Chief Curator of Folklife & Fieldwork, University of South Carolina
Where do you currently work?
As the Curator of Folklife and Fieldwork at McKissick Museum, I'm responsible for coordinating all of the traditional arts programming at McKissick Museum. In addition, I manage the Folklife Resource Center, an archive housing all of the audio, video, and image documentation gathered throughout the Museum's 30 year history. I also teach in the South Carolina Honor's College - usually one class a semester.
Tell me a bit about your career?
I started out pursuing an art history career, but soon became passionate about architecture and the built environment. Came to Western because of the Historic Preservation track, but was soon influenced strongly by Larry Danielson, who I blame for diverting my interest from vernacular architecture to the people responsible for said architecture. So I shifted from historic site work to an applied folklore career path. Hence I jumped on the opportunity to come to USC.

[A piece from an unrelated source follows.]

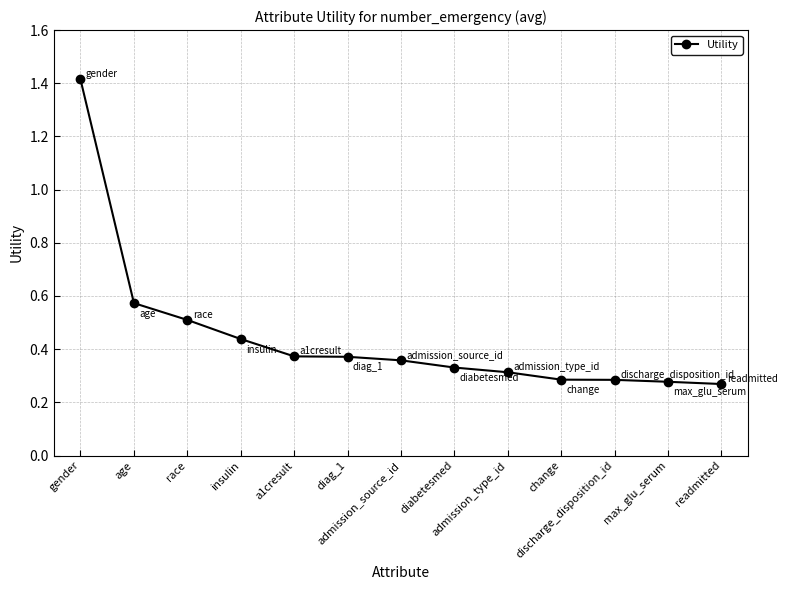

What is the greatest value displayed?

1.4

How has folklore prepared you for your career?
See above. Western's emphasis on combining academic study with practical, real-world job experience was crucial. This approach provided the impetus for me to get out of the library and into a job in the field that required me to make decisions on a day-to-day basis. While a strong academic foundation is necessary, the internship-driven nature of the "public" track was key to my future job outlook.
A wonderful two years. Challenging and demanding with top-notch professors who not only instructed, but mentored. Only regret is that Western has no PhD program. Would have stayed on to pursue a doctorate if the option was there.